Supplied text =>
Hi,

I agree with the proposed changes.

Regarding the mailing lists, I would like to suggest to separate not only
the different languages from each other, but also the discussions from the
pull requests, test results and JIRA notifications. When those are mixed
together, discussions easily get lost
<http://mail-archives.apache.org/mod_mbox/avro-dev/201611.mbox/browser> in
the vast amount of automated mails. When subscibing to such mixed mailing
lists, I always have to spend a good 5 minutes figuring out what criteria
to use for setting up mail filters properly.

Thanks,

Zoltan

On Mon, Nov 14, 2016 at 8:53 AM Simon Woodford <[email protected]>
wrote:

> Hi all,
>
> CI testing seems an excellent idea. So does splitting the languages for
> releasing.
>
> If the languages are split then I think it would be a good idea to have
> separate mailing lists so that e.g.C++ devs don't get all the Java pull
> requests. That should make review and commit turnaround times shorter.
>
> The only problem I can see is the danger that two languages interpret the
> spec slightly differently and then drift away from being able to talk to
> each other. So I suggest that we set up a basic set of data files that has
> to be tested by all languages (reading tests and round-trip tests) and
> insist that any time someone fixes a spec-violating bug in any language,
> they add a test for this to the all-languages tests.
>
> Simon
> On 13 Nov 2016 20:22, "Ryan Blue" <[email protected]> wrote:
>
> > Hi everyone,
> >
> > We tried to release Avro 1.8.2 this week, but the release vote failed
> > because only two PMC members voted on the candidate and we didn't have
> > enough binding votes to pass. There was a minor problem (in my opinion)
> > with the candidate that could have been the reason why there weren't more
> > votes. If there's anyone out there that didn't vote because of this,
> please
> > say so. Otherwise, this appears to be related to declining engagement in
> > the community and that's a major problem I want to discuss.
> >
> > Right now, we aren't getting contributions reviewed, committed, and
> > released in time for new contributors to become part of the community and
> > refresh the set of active committers and PMC members. If that continues,
> > this community is heading for the Attic. I think we can build back an
> > active committer base and I'd love to discuss how to do that on this
> > thread.
> >
> > To get us started, I have a couple of ideas.
> >
> > I think we need to make it easier to participate. I've brought up these
> > ideas before when we moved to git: I think we need to separate the
> > implementations into their own repositories and set up CI tests for each
> > one.
> >
> > Right now, a contributor has to wait for a review to get feedback and a
> > committer has to build a contribution and run tests. If we set up CI,
> then
> > the contributor gets automated feedback and committers can spend their
> time
> > on substantive review, rather than making sure the patch builds and tests
> > pass. Making it easier for contributors and committers will help increase
> > participation.

Problems to work on =>
1) Answer these questions from the Avro email thread:
(a) Why did the release vote on Avro 1.8.2 fail?
(b) How long does Zoltan say he spends working out mail filter criteria for mixed mailing lists?
(c) What does Simon propose so that different languages do not drift apart in how they read the spec?
2) Continue the Avro email thread from where it stops.

Recorded information =>
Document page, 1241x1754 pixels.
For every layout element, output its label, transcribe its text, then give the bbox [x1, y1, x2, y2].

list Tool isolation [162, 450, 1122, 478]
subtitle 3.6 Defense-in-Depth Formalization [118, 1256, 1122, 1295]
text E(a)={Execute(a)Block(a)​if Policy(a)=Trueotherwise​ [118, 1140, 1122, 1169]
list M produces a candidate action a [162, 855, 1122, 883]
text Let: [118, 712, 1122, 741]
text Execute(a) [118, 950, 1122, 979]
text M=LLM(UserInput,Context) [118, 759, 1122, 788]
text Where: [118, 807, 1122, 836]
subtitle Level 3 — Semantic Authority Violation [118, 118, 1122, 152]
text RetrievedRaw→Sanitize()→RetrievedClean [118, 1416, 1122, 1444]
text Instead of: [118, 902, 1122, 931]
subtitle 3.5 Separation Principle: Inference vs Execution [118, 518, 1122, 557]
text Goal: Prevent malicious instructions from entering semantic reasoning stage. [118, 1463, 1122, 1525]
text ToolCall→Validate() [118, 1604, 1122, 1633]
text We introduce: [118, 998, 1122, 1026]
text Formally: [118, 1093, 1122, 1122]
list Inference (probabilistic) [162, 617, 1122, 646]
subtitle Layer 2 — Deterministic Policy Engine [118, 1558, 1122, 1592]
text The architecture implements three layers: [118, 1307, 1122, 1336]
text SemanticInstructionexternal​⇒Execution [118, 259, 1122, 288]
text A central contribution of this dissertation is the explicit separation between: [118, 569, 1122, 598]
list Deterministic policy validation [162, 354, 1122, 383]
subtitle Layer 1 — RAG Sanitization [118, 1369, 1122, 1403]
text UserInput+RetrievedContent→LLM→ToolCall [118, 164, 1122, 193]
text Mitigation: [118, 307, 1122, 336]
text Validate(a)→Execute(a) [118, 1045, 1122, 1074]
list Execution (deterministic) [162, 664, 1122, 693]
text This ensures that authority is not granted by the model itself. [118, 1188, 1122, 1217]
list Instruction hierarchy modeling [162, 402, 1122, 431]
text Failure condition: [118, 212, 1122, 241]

Final results =>
1)
(a) Only two PMC members voted on the candidate, so there were not enough binding votes to pass.
(b) A good 5 minutes.
(c) A basic set of data files that all languages must be tested against, with reading tests and round-trip tests, plus a rule that anyone who fixes a spec-violating bug in any language adds a test for it to the all-languages tests.

2)
> >
> > Similarly, the build and release process is too difficult. It took me
> hours
> > to get the docker image built so I could make a release candidate,
> because
> > of a failure rate of about 1/500 downloading and installing packages. I
> had
> > to try ~20 times before one happily completed. While the docker image
> helps
> > a lot, the real problem we need to solve is how difficult it is to build
> > all of Avro. The docker image helps, but no one really uses it until it's
> > time to check a release. Instead, we all build and test how we are used
> to
> > for a particular language implementation: maven for Java, Rake for ruby,
> > etc. That's why the build.sh scripts get broken and we don't notice, and
> > why the only problem with the latest RC was that it didn't pass C# tests
> > outside of docker.
> >
> > The current build also makes implementation releases dependent on one
> > another. Last release, C and ruby problems caused a multi-week delay, and
> > this release we want to get the C# test environment fixed before the next
> > candidate. All of this makes it take longer for contributions to make it
> > out, which undermines the motivation for people to contribute.
> >
> > Separating the implementations will allow us to structure each repository
> > how the contributors and committers for that language expect it to be. We
> > can also set up per-implementation CI easily through Travis CI. And the
> > biggest benefit is separating the releases, so that Python, for example,
> > can release a bug fix without waiting months for unrelated changes in
> Java.
> >
> > From my perspective, these two things are a good place to start. To
> > everyone still reading, what do you think?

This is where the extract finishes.